Example: if the trial period runs until 31 March, the 24-day notice period must end on 31 March at the latest.
If the remainder of the trial period makes it impossible to respect the prescribed notice period, the employee must follow the rules applicable to the termination of a permanent employment contract.
Resignation of a female employee during maternity leave
A female employee who opts to raise her child after her maternity leave does not have to return to work, and there is no need to comply with a notice period. In this case, the employee needs to send a letter of resignation after her maternity leave.
Rights and obligations during the notice period
Any misconduct committed before or during the notice period is punishable in the same way. Thus, an employment contract can be terminated immediately for serious misconduct during the notice period.
During the notice period, an employee may take the remainder of their annual leave, but cannot be forced to do so.
However, the employer may deny the employee the requested leave if staffing requirements dictate that they do so.
Leave due but not yet taken at the end of the notice period is paid at the same time as the last pay packet, in the form of a compensatory benefit for leave days not taken. The same applies, on a pro rata basis, to any bonuses/gratuities (e.g., 13th month bonus, end-of-contract gratuity...).
The notice period is a fixed period of time. Thus, it cannot be extended in the event that the employee falls ill. The notice period therefore ends on the date originally scheduled, even if the employee is ill throughout the entire notice period.
If they resign, the employee is not entitled to:
- any severance pay: even if they have been working for the same employer for over 5 years;
- or to any unemployment benefits: by resigning, they are deemed to be voluntarily giving up work.
Time savings account
Upon an employee's resignation, if there is a time savings account in place, the employer is required to liquidate the balance of the employee's saved leave days by paying a compensatory benefit in lieu of those due leave days.

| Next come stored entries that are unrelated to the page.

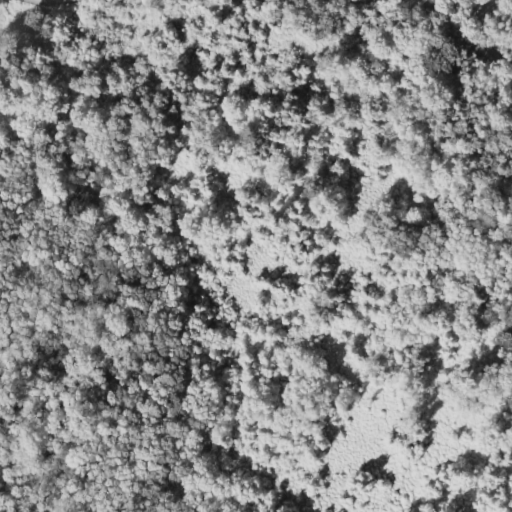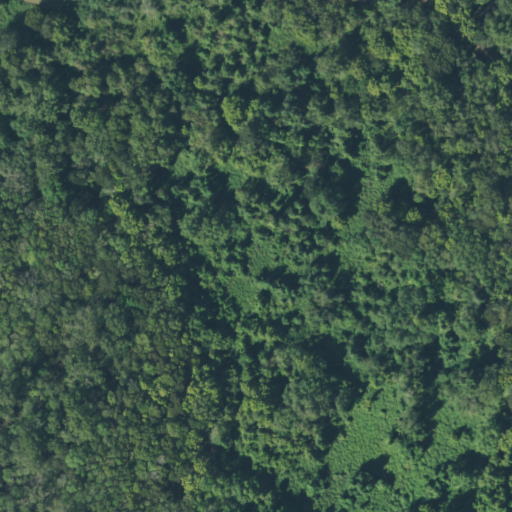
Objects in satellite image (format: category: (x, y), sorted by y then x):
road: (438, 9)
road: (464, 31)
park: (256, 256)
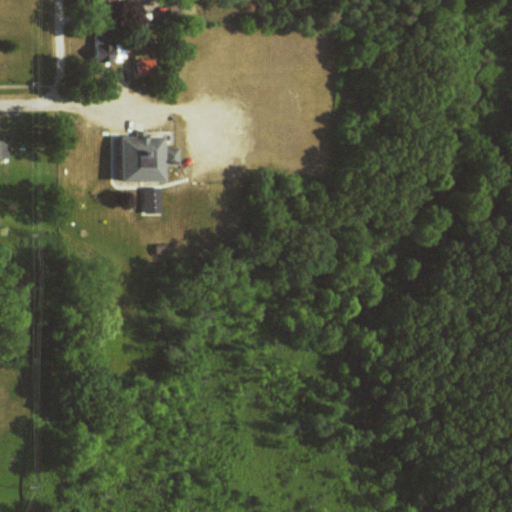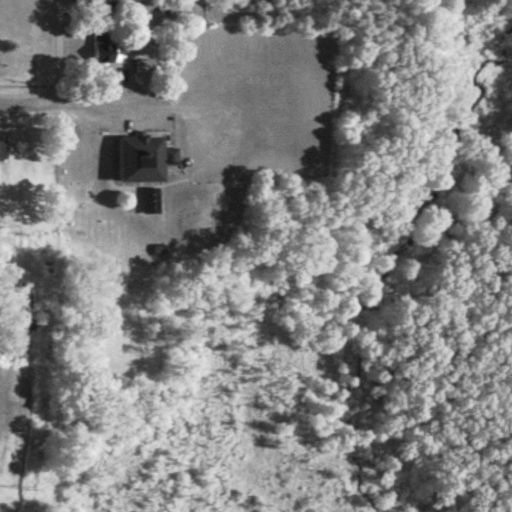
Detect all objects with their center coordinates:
building: (100, 3)
road: (61, 46)
building: (101, 51)
road: (108, 94)
parking lot: (214, 130)
building: (2, 150)
building: (167, 156)
building: (132, 160)
building: (147, 199)
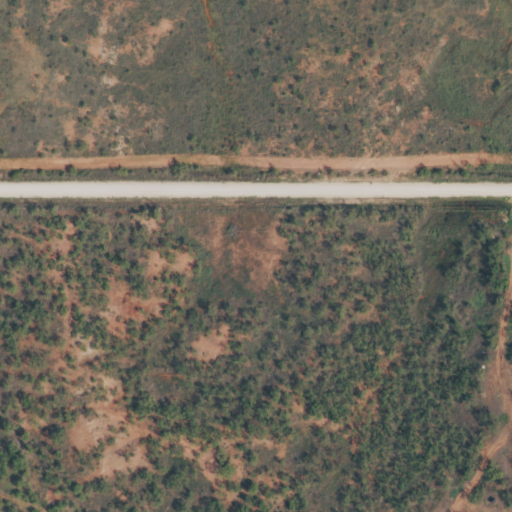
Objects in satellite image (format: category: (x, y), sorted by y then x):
road: (256, 187)
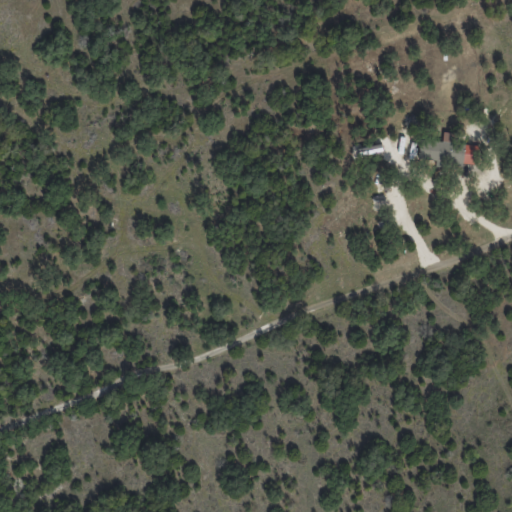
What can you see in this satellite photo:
building: (441, 151)
building: (490, 175)
road: (256, 331)
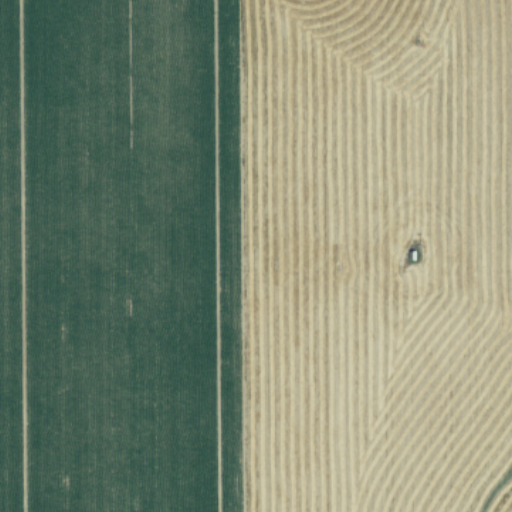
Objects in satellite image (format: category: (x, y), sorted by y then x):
crop: (256, 256)
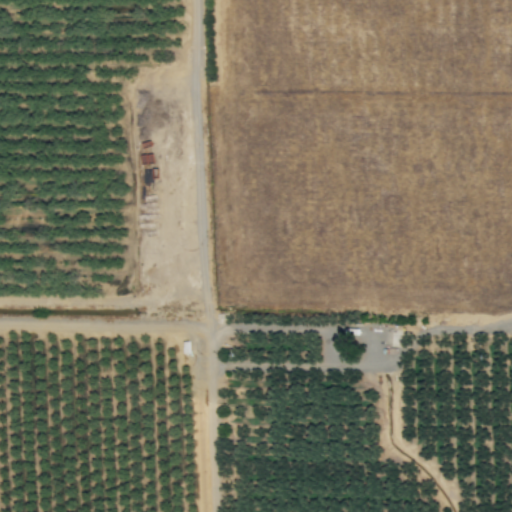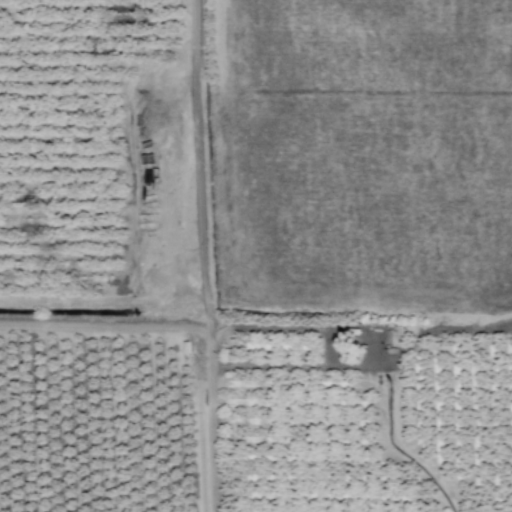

Penalties for failure to observe a notice period
Employees with a permanent employment contract or on a trial period who decide to resign without observing the required notice period may be ordered to pay their employer compensation in lieu of notice.
This corresponds to the salary due for that part of the notice period during which the employee has not fulfilled their professional obligations.
Exemption from work
There are 2 hypothetical situations:
- in their letter of resignation, the employee asks to be exempted from work during the notice period: if the employer agrees, then the contract is terminated by mutual agreement between the parties; or
- the employer grants an employee who wishes to resign an exemption from work. In this case, the employee:
- is released from their obligation to come to work;
- continues to receive their salary during the notice period;
- may begin working for a new employer. In that case, the employee loses their entitlement to their remaining salary. However, until the end of the notice period, their former employer must pay them the difference between their former and new salary, if the latter is less.
In principle, the exemption from work must be granted in writing. This way, the employee:
- has proof of the exemption;
- cannot be sanctioned for unjustified absence.
However, in the event of a dispute, if the exemption from work was agreed to orally, the employee is entitled to use any means at their disposal to prove its existence, and particularly testimonials by third parties.
Termination of the employment contract before actual employment
An employment contract may specify that work is to begin on a date after the contract has been signed.
If the employee terminates the contract before actually beginning work, they may be required to compensate the employer. Indeed, both the employee and the employer are bound by the obligation to perform the contract in good faith.
However, in order to receive compensation, the employer must prove that they have suffered damage.